Eles conseguiram restaurar o olfato de um pequeno grupo de pacientes com Covid persistente



Uma equipe de pesquisadores restaurou o sentido do olfato pela primeira vez em um pequeno grupo de pacientes com Covid persistente, usando um procedimento guiado por imagem “minimamente invasivo” de dez minutos.

É um procedimento cirúrgico simples, guiado por imagem, com duração de dez minutos (Imagem: Exclusiva).

O novo método, que envolve injeções, será apresentado na próxima semana no encontro anual da Sociedade Radiológica da América do Norte (RSNA).

A parosmia, condição em que o olfato deixa de funcionar adequadamente, é um sintoma do coronavírus.

Cerca de 60% dos pacientes sofreram com isso e, embora a maioria tenha recuperado o olfato, em alguns pacientes com Covid persistente o problema persiste por meses, ou até anos, afetando negativamente o apetite e a qualidade de vida.

“A parosmia pós-COVID é cada vez mais comum e reconhecida.” “Os pacientes podem desenvolver aversão a alimentos e bebidas de que gostavam anteriormente”, explica o principal autor do estudo, Adam C. Zuga, professor da Jefferson Health, na Filadélfia, Pensilvânia.

Além disso, um olfato alterado pode afetar a percepção de odores, e alguns pacientes podem experimentar ilusão fantasma, uma “alucinação olfativa” que faz com que as pessoas detectem odores que não existem.

Para avaliar um tratamento potencial, a equipe estudou os benefícios do bloqueio do gânglio estrelado.

Esses gânglios, que fazem parte do sistema nervoso autônomo que regula processos involuntários como frequência cardíaca, pressão arterial, respiração e digestão, são nervos localizados em ambos os lados do pescoço e enviam certos sinais para a cabeça, pescoço, braços e parte de o corpo. Do peito.

A equipe bloqueou o gânglio estrelado injetando um anestésico diretamente na lateral do pescoço para estimular o sistema nervoso autônomo regional.

Este procedimento, que é minimamente invasivo, dura menos de 10 minutos e não requer anestesia ou sedação, tem sido utilizado com graus variados de sucesso para tratar diversas condições, como cefaleia em salvas, dor de membro fantasma, síndromes de Raynaud e Meniere e angina. peitoral. E batimentos cardíacos irregulares.

“A parosmia já foi descrita como um distúrbio raro que ocorre após trauma cerebral, cirurgia cerebral, acidente vascular cerebral, síndromes virais e alguns tumores de cabeça e pescoço”, disse Zuga. “Não tínhamos certeza absoluta de que o procedimento funcionaria para a parosmia.”

O estudo recrutou 54 pacientes com parosmia pós-COVID, nos quais todos os tratamentos disponíveis falharam, e acompanhou 37 deles.
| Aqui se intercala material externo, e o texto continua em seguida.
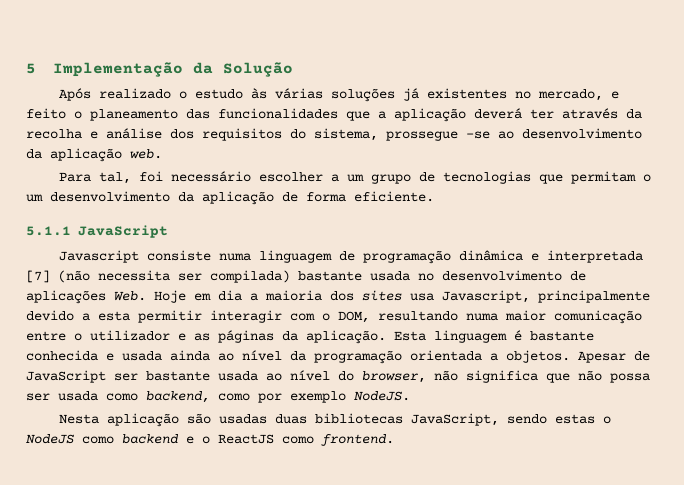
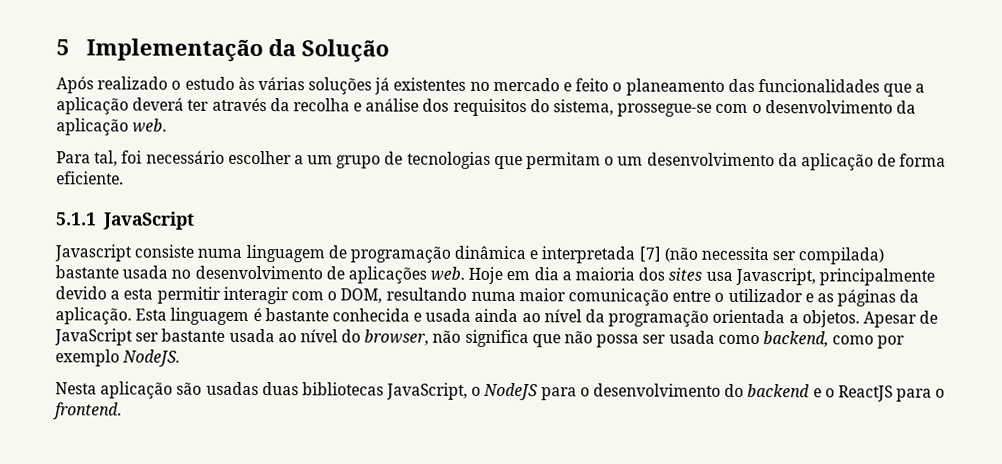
[538,89,604,101] mercado, -> [492,77,560,92] mercado
[386,131,514,141] prossegue -se ao -> [617,103,762,117] prossegue-se com o
[114,291,146,301] Web. -> [430,266,466,281] web.
[507,414,612,424] [26,434,114,444] sendo estas o NodeJS como -> [471,382,745,401] o NodeJS para o desenvolvimento do
[282,436,314,444] como -> [896,388,946,402] para o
Usando uma tomografia computadorizada, os cientistas colocaram uma agulha espinhal na base do pescoço para injetá-la no gânglio estrelado e adicionaram uma pequena dose de corticosteróide ao anestésico.

“O paciente inicial teve um resultado tremendamente positivo, quase imediatamente, com a melhora continuando até o ponto em que os sintomas desapareceram após quatro semanas”, disse Zuja.
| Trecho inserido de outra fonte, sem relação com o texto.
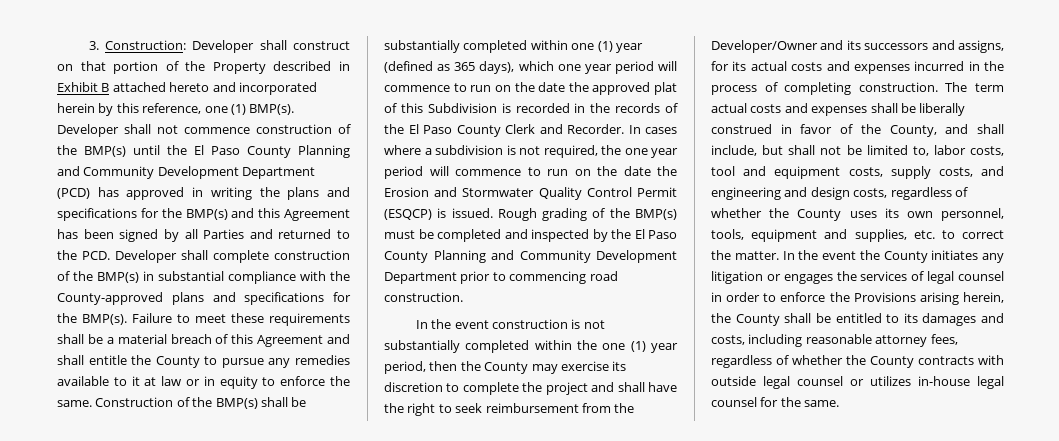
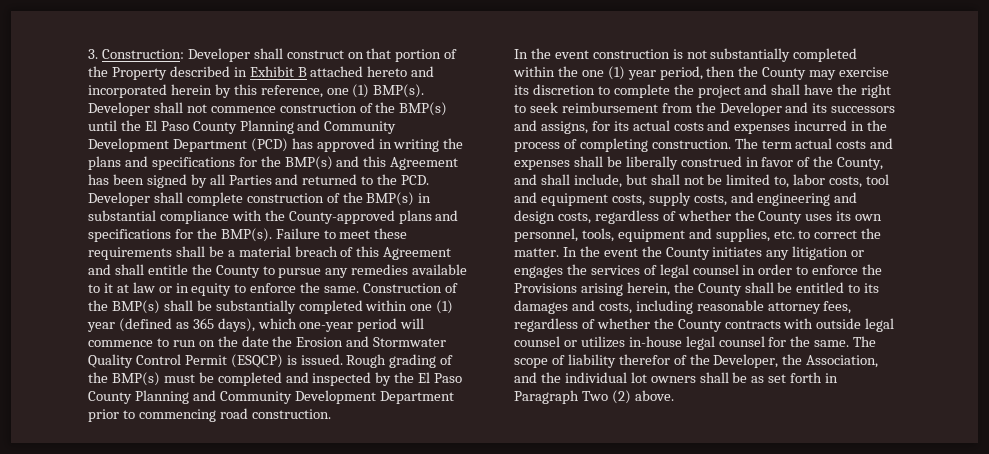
[557,61,677,74] [384,82,677,95] [384,103,678,113] [384,124,677,137] [384,145,678,158] one year period will commence to run on the date the approved plat of this Subdivision is recorded in the records of the El Paso County Clerk and Recorder. In cases where a subdivision is not required, the one year -> [299,322,354,332] one-year
[711,40,818,53] Developer/Owner -> [719,102,782,116] Developer
(840, 403) none -> [853,336,877,347] [514,354,879,368] [514,372,839,383] [514,390,674,404] The scope of liability therefor of the Developer, the Association, and the individual lot owners shall be as set forth in Paragraph Two (2) above.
Após a injeção, 37 pacientes (65%) foram acompanhados; Destes, 22 sintomas melhoraram em menos de uma semana, e destes 22, 18 relataram melhoria gradual significativa após um mês.

Após três meses, houve uma melhora média dos sintomas de 49% (variação de 10% a 100%) entre os 22 pacientes. Vinte e seis pacientes retornaram para uma segunda injeção no outro lado (oposto) do pescoço, cerca de seis semanas. mais tarde.

Embora a segunda injeção não tenha sido eficaz em pacientes que não responderam à primeira injeção, 86% dos pacientes que relataram alguma melhora após a primeira injeção experimentaram melhora adicional após a injeção correspondente e nenhuma complicação ou efeito adverso foi registrado.

Zuga concluiu que todos os tratamentos até agora falharam, mas esta injeção “funciona”.